Pendant trente-cinq ans, vous avez été aux avant-postes de l’Église de France. Comment celle-ci a-t-elle changé ?

Tout au long de cette période, j’ai vécu de l’intérieur la crise interne et morale de l’Église. Cela m’a permis de réfléchir. Il y a eu des changements très importants. Je pense que les débats de l’Église n’ont pas suffisamment pris en compte les questions de société. Or, les questions qui se sont posées à nous – comme la laïcité, le sécularisme, la montée de l’individualisme – étaient davantage des questions de société que des problèmes religieux.

Comme le décrit Jean-Paul Willaime, nous avons vécu une « sécularisation au carré ». Une première étape a été une sectorisation du religieux, avec sa mise à l’écart dans un débat purement privé ; puis il y a a eu une sécularisation des valeurs sur lesquelles est bâti le vivre-ensemble. Et voici que maintenant on en appelle au religieux pour donner une espérance sociale : cet appel aux croyances – si ambigu qu’il soit ! – révèle une société inquiète de son sens comme de ses projets. Le sens collectif est ce qui est le plus en danger aujourd’hui.

Que voulez-vous dire ?

Il y a un problème : la méconnaissance de la Parole de Dieu, de la spécificité propre du christianisme parmi les autres religions, dans un monde qui se fait une foi en kit. Nous avons là un très gros travail au niveau de la régulation, de l’unité du christianisme. Il faut un christianisme qui ne soit pas basé uniquement sur la réponse aux besoins religieux, mais qui soit profondément évocateur de rupture, au nom de la rencontre avec le Christ. Ces questions du vrai visage de Dieu, cette vision du crucifix, de l’amour vécu à la suite du Christ, sont des questions radicales ! Autrement, on risque d’entrer dans une sorte de sentimentalisme religieux dominant que l’on nous demande de remplir. Nous arrivons à une vocation protestataire au nom du Christ dans la société d’aujourd’hui, et pas simplement au nom de la morale. Nous sommes les témoins du Salut, et pas seulement de la réglementation morale.
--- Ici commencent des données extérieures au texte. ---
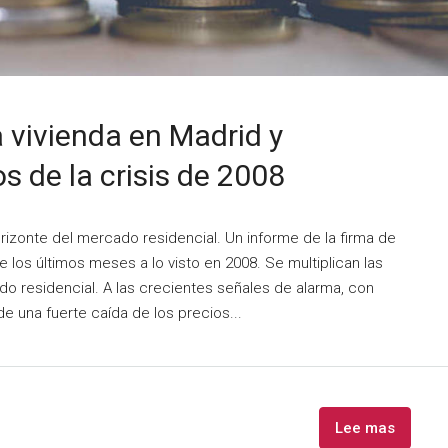
a vivienda en Madrid y
s de la crisis de 2008
rizonte del mercado residencial. Un informe de la firma de
de los últimos meses a lo visto en 2008. Se multiplican las
 residencial. A las crecientes señales de alarma, con
de una fuerte caída de los precios...
Lee mas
Est-ce à dire que le catholicisme a une fonction contestataire ?

La question aujourd’hui n’est pas de savoir si nous sommes majoritaires ou minoritaires, mais d’exister avec une identité de remise en cause. Dans le débat démocratique, il nous faut afficher ce en quoi nous croyons. Le problème de la foi chrétienne et de l’Église, aujourd’hui, c’est d’oser être différent. Cela pose des questions à une conception neutraliste de la laïcité, d’accord, mais on ne peut pas être chrétien dans la société d’aujourd’hui et rechercher le « consensus mou ».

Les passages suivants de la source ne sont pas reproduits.